Sustainability a natural step for GEMBA lifestyle brand MD


For Global EMBA 2019’s Brandy Yu, going green is more than just a fad. As the China Managing Director for sustainable lifestyle brand Allbirds, Brandy is tasked with overseeing a business on a mission to help people tread lighter on the planet through products derived from all-natural materials.

“Oil is basically fuelling our workouts. Sportswear brands, in particular, have poured half a century of R&D into re-engineering polyester for performance, and polyester is made from oil. So, as long as the industry is running on oil, its carbon footprint will keep growing,” she says.

Allbirds entered the Chinese market in 2019 and has since been riding a wave of interest from those seeking a greener way of living. Added to this, China’s recently announced 2030 and 2060 ‘dual carbon goals’ have accelerated a broader awareness of sustainability amongst local consumers.

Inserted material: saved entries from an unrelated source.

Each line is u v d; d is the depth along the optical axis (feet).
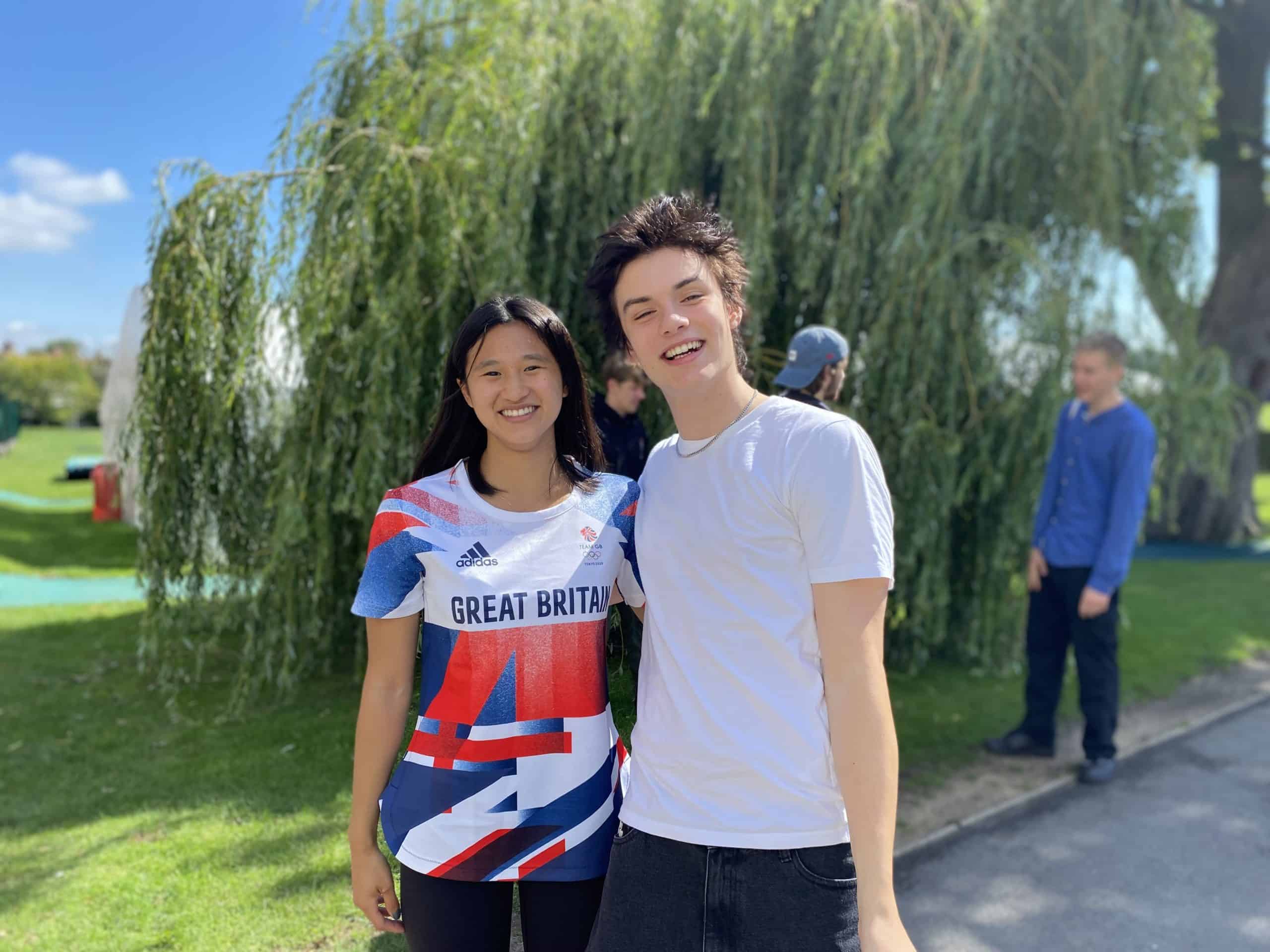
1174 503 19.01
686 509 4.43
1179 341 17.52
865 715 3.90
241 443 14.79
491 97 13.60
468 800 4.76
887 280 15.06
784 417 4.29
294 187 13.44
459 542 4.81
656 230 4.42
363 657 15.60
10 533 32.76
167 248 13.33
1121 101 16.17
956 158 14.57
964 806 11.53
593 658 5.01
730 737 4.16
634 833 4.47
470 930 4.84
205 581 14.96
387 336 13.05
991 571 16.58
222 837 10.15
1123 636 20.13
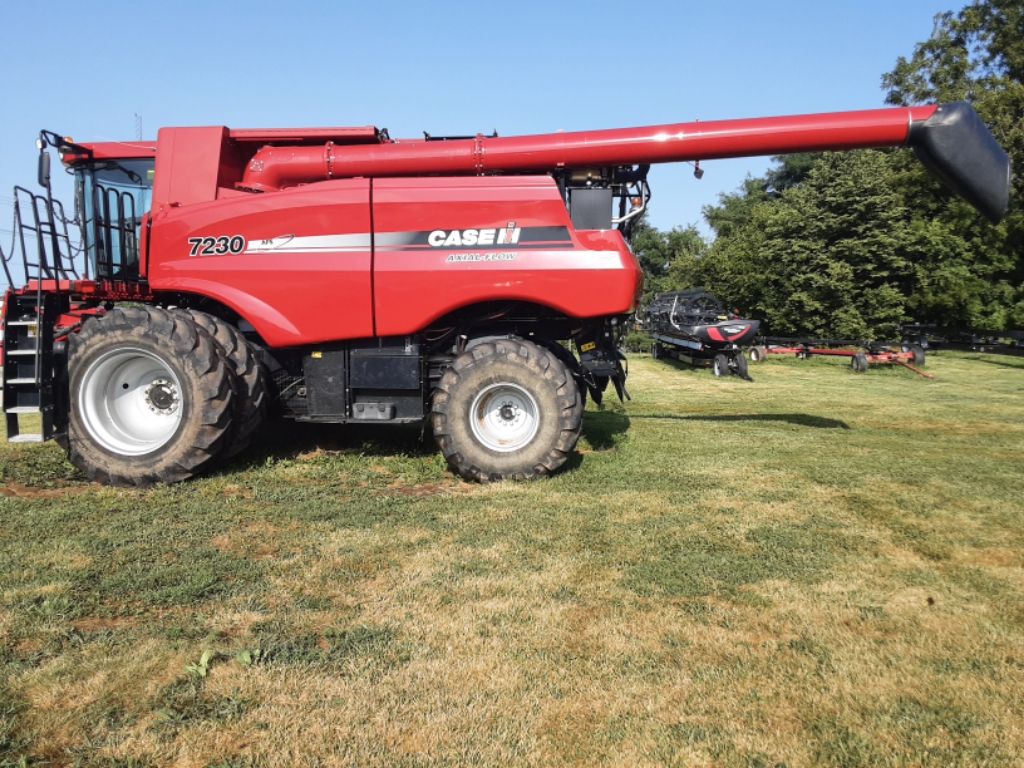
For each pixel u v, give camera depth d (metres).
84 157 6.77
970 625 3.50
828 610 3.63
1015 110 26.14
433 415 6.15
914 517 5.24
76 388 5.89
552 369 6.04
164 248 6.27
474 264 6.04
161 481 5.84
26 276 6.14
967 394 13.01
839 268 22.44
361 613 3.52
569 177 6.57
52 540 4.41
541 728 2.62
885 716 2.73
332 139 6.58
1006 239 26.50
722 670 3.03
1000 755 2.52
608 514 5.18
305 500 5.41
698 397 12.41
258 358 6.34
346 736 2.55
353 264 6.09
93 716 2.63
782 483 6.15
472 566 4.13
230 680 2.89
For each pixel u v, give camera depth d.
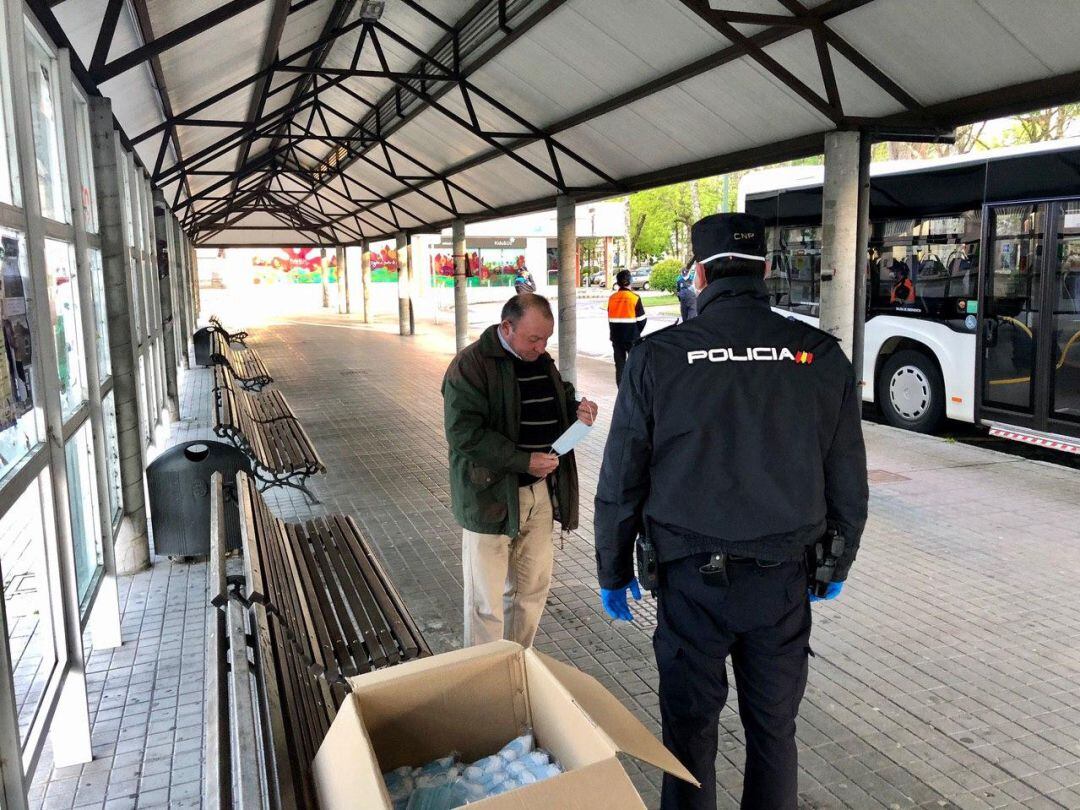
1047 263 7.79
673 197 50.12
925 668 3.96
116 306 4.98
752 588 2.24
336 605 3.39
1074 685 3.80
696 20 6.26
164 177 11.38
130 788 3.11
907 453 8.28
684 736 2.37
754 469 2.23
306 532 4.25
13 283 2.76
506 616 3.68
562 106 9.09
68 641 3.17
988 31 4.98
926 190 9.12
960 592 4.86
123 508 5.09
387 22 10.29
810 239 10.98
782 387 2.26
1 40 2.89
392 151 15.20
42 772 3.21
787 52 6.15
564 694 1.69
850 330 6.66
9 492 2.44
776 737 2.37
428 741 1.80
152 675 3.93
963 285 8.71
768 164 7.64
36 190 3.02
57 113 3.89
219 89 9.90
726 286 2.37
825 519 2.33
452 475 3.41
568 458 3.55
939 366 9.22
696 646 2.31
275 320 31.03
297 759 2.06
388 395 12.64
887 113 6.28
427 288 41.56
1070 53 4.79
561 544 5.74
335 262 37.44
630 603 4.73
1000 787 3.06
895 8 5.23
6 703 2.25
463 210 16.25
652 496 2.35
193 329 23.36
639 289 45.25
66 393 3.76
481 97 9.81
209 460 5.26
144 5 5.25
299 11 8.61
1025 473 7.49
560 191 11.15
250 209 26.33
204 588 4.91
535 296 3.27
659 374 2.29
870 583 4.99
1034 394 7.98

“In some other countries, there is more social currency around sustainability and people are pushing businesses to do the right thing – but in China, you can sense that in the last year things have changed drastically because of new policies to incentivise manufacturers and encourage consumers,” Brandy says.

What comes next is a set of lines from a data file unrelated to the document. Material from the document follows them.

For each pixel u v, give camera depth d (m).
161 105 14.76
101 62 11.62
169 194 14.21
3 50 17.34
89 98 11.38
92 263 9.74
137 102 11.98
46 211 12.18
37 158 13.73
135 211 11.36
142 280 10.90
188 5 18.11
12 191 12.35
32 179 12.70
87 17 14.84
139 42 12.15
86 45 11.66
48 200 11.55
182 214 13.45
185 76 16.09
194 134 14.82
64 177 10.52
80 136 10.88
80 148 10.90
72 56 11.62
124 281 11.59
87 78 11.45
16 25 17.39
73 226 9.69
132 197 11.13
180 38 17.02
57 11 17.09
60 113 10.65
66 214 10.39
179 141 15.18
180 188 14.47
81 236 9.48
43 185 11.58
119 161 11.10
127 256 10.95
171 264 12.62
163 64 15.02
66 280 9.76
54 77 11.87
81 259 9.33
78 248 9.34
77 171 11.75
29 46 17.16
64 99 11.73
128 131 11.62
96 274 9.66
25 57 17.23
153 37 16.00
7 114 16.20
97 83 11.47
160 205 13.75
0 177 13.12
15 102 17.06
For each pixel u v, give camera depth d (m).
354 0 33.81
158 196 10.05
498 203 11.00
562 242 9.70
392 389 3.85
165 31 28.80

At the same time, she notes that although China possesses a number of big advantages which could help it become a global leader in sustainability, it still has a long way to go before it can realise its objectives.

“China has super execution ability and efficiency from scale, but it will also need to borrow experience from other countries. There is a lot that can be adapted for a local context. So, it’s more about how businesses here can really integrate best practices from others,” she explains.

After spending more than 15 years helping foreign brands starting out in China achieve commercial success, Brandy says she decided to enrol in the CEIBS Global EMBA programme in 2019 as a way to recharge and invite different perspectives.

“I was looking for a change in my career path, having been in a comfort zone for a while. I knew I could do my job well, but I’m a natural challenge-seeker and I thought it was the right time to take full accountability for a business from end-to-end. So, coming to business school was a natural step to take,” she says.


Amongst other things, Brandy says that since joining CEIBS she has had the opportunity to connect with others who are also looking for ways to balance the environmental impact of their organisations with financially viable approaches.

“In our Sustainable Business Development Strategy elective, for example, we were able to connect with classmates from the Chinese EMBA programme, many of whom are running their own companies and want to ensure they have a sustainable business development path before committing to the environment as a stakeholder,” she says.

For its part, Allbirds is doing what it can to influence greener consumption and encourage stakeholders in various positions to embrace the same vision and help the whole value chain to evolve.

“We have focused on using natural materials because we reckon that raw material itself constitutes about 25% to 30% of total product lifecycle carbon emissions. If we can solve this problem, it is already making a big impact. We have also engaged our supply chain partners to establish protocols and share best practices,” Brandy says.


More broadly, she adds that while more and more fashion groups are making efforts to educate consumers – not only in China, but also on a more global scale – and advocate for sustainability, change is not something that will just happen overnight.

“From a business perspective, sustainability is a longer-term process that requires innovation and commitment. It also means being inclusive and embracing the whole ecosystem – sometimes even your competition,” she says.

Ultimately, Brandy says that she is already taking what she has learned in the classroom and applying it to her work, while adding that she hopes that what companies such as Allbirds are doing can inspire those in other industries to do the same.

“One thing I’ve learnt from my experience at CEIBS is that the ability to affect change thrives with an open and positive mind-set – but, you also have to really challenge the status quo and disrupt what you’re doing if you want to drive and redefine a better way of doing business,” she says.